The draft bill presented at the event seeks to formally establish and sustain the surveillance system developed through LVASA-SRS. If passed, it will require mandatory reporting and investigation of maternal and perinatal deaths, standardise response procedures, and embed accountability across the healthcare system.
The handover, held in Lagos, marked the official transition of the project from research to policy action, and in addition to the proposed legislation, the team also submitted a policy brief titled Counting and Understanding Causes of Maternal and Perinatal Deaths in Lagos State. Both documents are designed to guide long-term strategies in tackling maternal deaths and stillbirths with precision.
Funded by the Gates Foundation, the LVASA-SRS project was developed in collaboration with the Lagos State Government, Lagos University Teaching Hospital (LUTH), Lagos State University Teaching Hospital (LASUTH), and the London School of Hygiene and Tropical Medicine.
Its central goal was to generate reliable estimates of maternal deaths and stillbirths across Lagos State and to uncover the medical, cultural, and systemic factors driving these avoidable losses.
According to LVASA-SRS findings, Lagos recorded 61 maternal deaths, yielding a maternal mortality ratio (MMR) of 872 per 100,000 live births, and 218 stillbirths with a stillbirth rate of 30.2 per 1,000 births during the time of the investigation.
The data, collected across all 20 local councils, also revealed wide geographic variation. Badagry and Alimosho each recorded eight maternal deaths, making them the highest-burdened areas. For stillbirths, Lagos Mainland stood out sharply with 90 cases, the highest single LGA count.
A spatial heat map presented during the event showed clusters of maternal deaths in locations like Agege, Ikorodu, Amuwo-Odofin, and Satellite Town, underscoring the need for more localised, community-level interventions.
Prior to the project, only about 10 per cent of deaths and virtually no stillbirths were officially registered, according to the National Population Commission.
To reverse this trend, the Lagos State Government initiated efforts in 2023 to build a more responsive system, starting with multi-stakeholder consultations, knowledge-sharing sessions with Kaduna State, and community validation meetings.
These engagements led to the development of Lagos’ own community-based Maternal and Perinatal Death Surveillance and Response (MPDSR) guidelines, finalised in February 2024 and piloted in Ikorodu and Ifako-Ijaiye LGAs. The pilot was led by the Lagos State Primary Health Care Board in collaboration with UNFPA and Project Aisha.
LVASA-SRS then expanded the initiative state-wide, surveying over 127,000 households, the largest effort of its kind in Lagos and among the most comprehensive in Africa.
The research involved 160 data collectors and 88 autopsy officers, trained in both verbal and social autopsy methods to uncover causes of death and systemic lapses.

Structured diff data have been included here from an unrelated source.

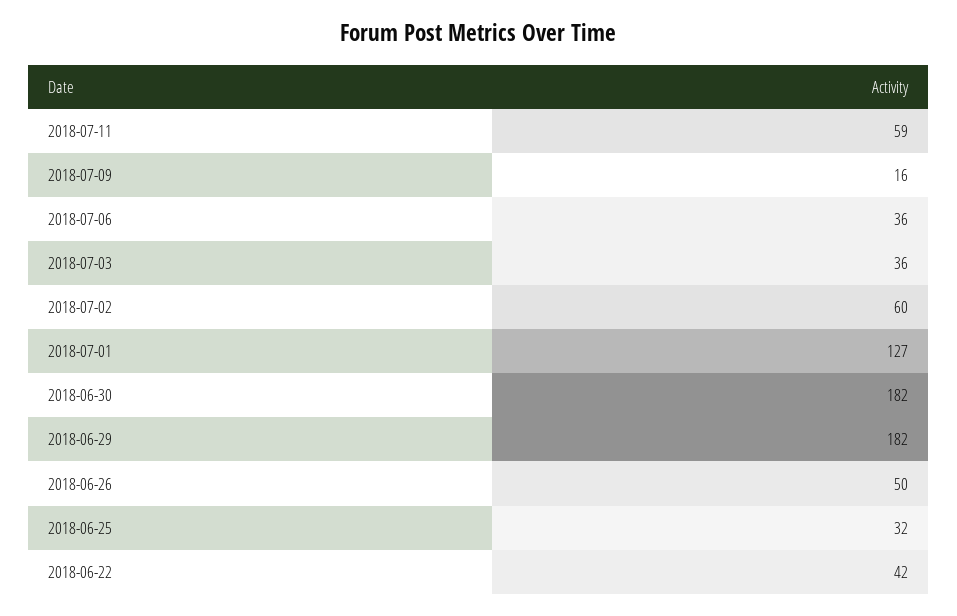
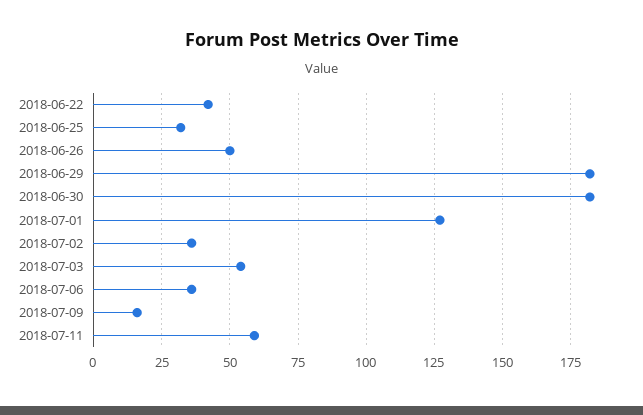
  {
    "2018-07-11": 59,
    "2018-07-09": 16,
    "2018-07-06": 36,
-   "2018-07-03": 36,
+   "2018-07-03": 55,
-   "2018-07-02": 60,
+   "2018-07-02": 35,
    "2018-07-01": 127,
    "2018-06-30": 182,
    "2018-06-29": 182,
    "2018-06-26": 50,
    "2018-06-25": 32,
    "2018-06-22": 42
  }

During the handover, Principal Investigator of LVASA-SRS, Prof. Bosede Afolabi, emphasised that while Lagos is often regarded as having one of the most organised health systems in Nigeria, serious gaps persist.
These include limited access to fully functional health facilities, a shortage of human resources, and a troubling trend of healthcare workers migrating abroad for better opportunities.

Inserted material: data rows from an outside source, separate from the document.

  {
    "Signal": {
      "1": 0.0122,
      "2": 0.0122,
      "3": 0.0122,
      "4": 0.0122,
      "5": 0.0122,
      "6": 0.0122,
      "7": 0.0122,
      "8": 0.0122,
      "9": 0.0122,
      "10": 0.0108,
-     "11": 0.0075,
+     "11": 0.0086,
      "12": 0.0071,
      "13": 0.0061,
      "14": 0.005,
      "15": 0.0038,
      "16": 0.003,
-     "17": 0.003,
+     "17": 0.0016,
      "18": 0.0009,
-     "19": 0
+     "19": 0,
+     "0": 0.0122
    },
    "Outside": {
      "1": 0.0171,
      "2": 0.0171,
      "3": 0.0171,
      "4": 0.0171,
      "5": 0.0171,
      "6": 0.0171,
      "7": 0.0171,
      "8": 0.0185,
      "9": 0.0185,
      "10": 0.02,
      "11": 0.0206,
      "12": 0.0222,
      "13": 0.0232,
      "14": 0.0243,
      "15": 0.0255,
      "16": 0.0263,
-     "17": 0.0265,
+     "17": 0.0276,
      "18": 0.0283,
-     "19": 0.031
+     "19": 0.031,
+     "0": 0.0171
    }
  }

She noted that although there are health centres in every local council, availability doesn’t always equal access, especially when infrastructure, equipment, or trained personnel are lacking.

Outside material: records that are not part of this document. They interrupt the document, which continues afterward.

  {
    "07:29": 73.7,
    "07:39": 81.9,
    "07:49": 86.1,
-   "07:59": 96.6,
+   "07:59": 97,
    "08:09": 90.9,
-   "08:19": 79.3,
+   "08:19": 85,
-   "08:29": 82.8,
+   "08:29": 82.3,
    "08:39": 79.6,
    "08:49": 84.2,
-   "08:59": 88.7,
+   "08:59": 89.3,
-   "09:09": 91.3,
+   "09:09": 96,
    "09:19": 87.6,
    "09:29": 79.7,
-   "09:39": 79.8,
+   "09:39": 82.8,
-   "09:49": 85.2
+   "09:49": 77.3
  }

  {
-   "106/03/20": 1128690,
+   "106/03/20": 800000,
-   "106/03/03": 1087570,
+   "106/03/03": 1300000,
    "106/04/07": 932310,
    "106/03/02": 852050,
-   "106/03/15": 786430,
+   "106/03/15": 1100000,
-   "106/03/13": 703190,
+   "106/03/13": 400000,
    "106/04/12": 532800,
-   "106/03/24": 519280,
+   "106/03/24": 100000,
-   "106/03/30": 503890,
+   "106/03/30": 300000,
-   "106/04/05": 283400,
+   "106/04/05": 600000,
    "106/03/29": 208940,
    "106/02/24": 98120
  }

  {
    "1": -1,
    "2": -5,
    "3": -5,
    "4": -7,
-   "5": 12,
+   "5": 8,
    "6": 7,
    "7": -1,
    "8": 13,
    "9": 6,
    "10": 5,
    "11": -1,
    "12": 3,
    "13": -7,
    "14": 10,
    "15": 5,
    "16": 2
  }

Afolabi also stressed the importance of community education, valuing women’s health, and ensuring that maternal care is truly free, not just partially subsidised.
She called attention to the importance of family planning education, noting that unplanned pregnancies further strain the system and increase the risk of maternal death. “It’s not the woman alone, men must also be educated on shared responsibility,” she added.
Meanwhile, the accompanying policy brief provides clear recommendations to guide implementation, sustainability, and integration of the surveillance framework into state health planning.